TEXTE À ANALYSER:
● ● ● ●

21 avril. Hier, tandis que nous passions entre les files de prisonniers dans la cour, j'ai remarqué deux ou trois Arméniens parmi eux. L'un d'eux m'a reconnu. Aisé, il s'est gagné l'amitié du gardien-chef grâce à des bakchichs. Il avait envie de me parler et s'approcha de moi pour ce faire. Mais il avait à peine prononcé le mot "parev" usuel que le gardien le poussa de côté, en le menaçant de le battre à mort à la moindre tentative de me parler. Je les entendis l'appeler Kighetsi Krikor Agha. Je me souvins de suite qu'il s'agissait de l'homme qui avait, quelques jours auparavant, assassiné sa femme en la poignardant à trente reprises. Quand j'avais appris ce meurtre cruel, sur le moment, j'avais serré les dents en m'écriant : "Il mérite d'être pendu de suite !" Mais, maintenant, quand je le vois ici comme un codétenu, j'éprouve un désir réel de le rencontrer et de lui parler, de traiter avec respect ce genre de personne que je vouais aux gémonies deux jours plus tôt et, pourquoi pas, de nous témoigner une sympathie réciproque.

Je sais qu'il est inutile de demander au gardien de m'autoriser à le rencontrer. Il refuserait de m'accorder la moindre faveur de ce genre. Je fais l'objet d'une stricte surveillance. Alors que je suis assis, seul et déprimé, avec uniquement le gardien de prison allongé sur sa natte, soudain la porte de la cellule s'ouvre et Kighetsi Krikor qui déboule, un citron à la main. Il appelle le gardien et lui lance le citron. J'ai envie de lui parler, mais il ne s'arrête pas pour m'en donner l'occasion, qui naturellement ne me serait pas accordée. Peu après, la porte de la cellule s'ouvre à nouveau et Krikor qui entre. Il s'est à peine assis sur une natte près de la porte que le gardien lui crie de sortir ! "Interdit d'entrer dans cette cellule !" lui lance-t-il. "Faut que je te parle !" me dit Krikor. (J'ai l'impression que cela s'adresse à moi.) "D'accord, mais, commence par sortir d'ici !" lui répond le gardien, qui le pousse et l'oblige à sortir. En vérité, il n'a pas envie de me parler. Ce citron n'est qu'un petit bakchich, mais ça n'a pas marché. A nouveau, je me retrouve seul et découragé. La solitude suscite en moi une somnolence et je m'endors sur ma paillasse.

J'ignore combien de temps j'ai dormi, quand le gardien me réveille. Il me remet un Testament en turc, en me disant qu'il m'a été envoyé par mes amis. Je l'ouvre de suite et plein d'espoir, impatient d'examiner les pages de garde, recto et verso. Un message y a peut-être été consigné. Sur l'une des pages sont écrits ces mots : "Je compatis et je prie pour vous de tout mon cœur." Z. A. Zorapapel, un de mes élèves originaire de Russie, en est l'auteur. Je lui en suis très reconnaissant. O Verbe divin, toujours ô combien précieux et réconfortant, quels que soient les abîmes où tu descendes ou la langue que tu empruntes.

● ● ● ●

DONNÉES ENREGISTRÉES:

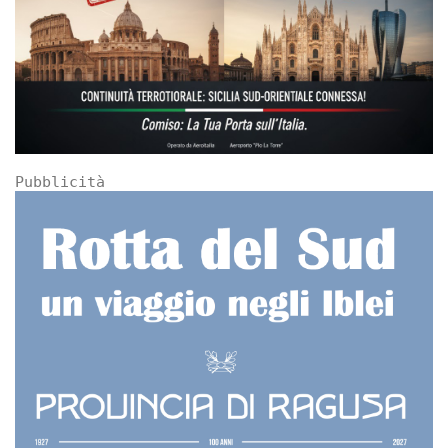
Pubblicità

● ● ● ●

VOTRE TRAVAIL:
A: Répondez à ces questions sur le texte :
(i) Quel fruit Kighetsi Krikor tient-il à la main en entrant dans la cellule ?
(ii) Quel mot Krikor avait-il à peine prononcé quand le gardien l'a poussé de côté ?
(iii) Qui a écrit le message trouvé sur l'une des pages du Testament en turc ?
B: Recopiez le passage du texte compris entre « J'ignore combien de » et « que tu empruntes. », bornes incluses.
Répondez en vous fondant uniquement sur le texte.

RÉPONSES:
A:
(i) Un citron.
(ii) Le mot « parev ».
(iii) Z. A. Zorapapel, un élève du narrateur originaire de Russie.

B:
J'ignore combien de temps j'ai dormi, quand le gardien me réveille. Il me remet un Testament en turc, en me disant qu'il m'a été envoyé par mes amis. Je l'ouvre de suite et plein d'espoir, impatient d'examiner les pages de garde, recto et verso. Un message y a peut-être été consigné. Sur l'une des pages sont écrits ces mots : "Je compatis et je prie pour vous de tout mon cœur." Z. A. Zorapapel, un de mes élèves originaire de Russie, en est l'auteur. Je lui en suis très reconnaissant. O Verbe divin, toujours ô combien précieux et réconfortant, quels que soient les abîmes où tu descendes ou la langue que tu empruntes.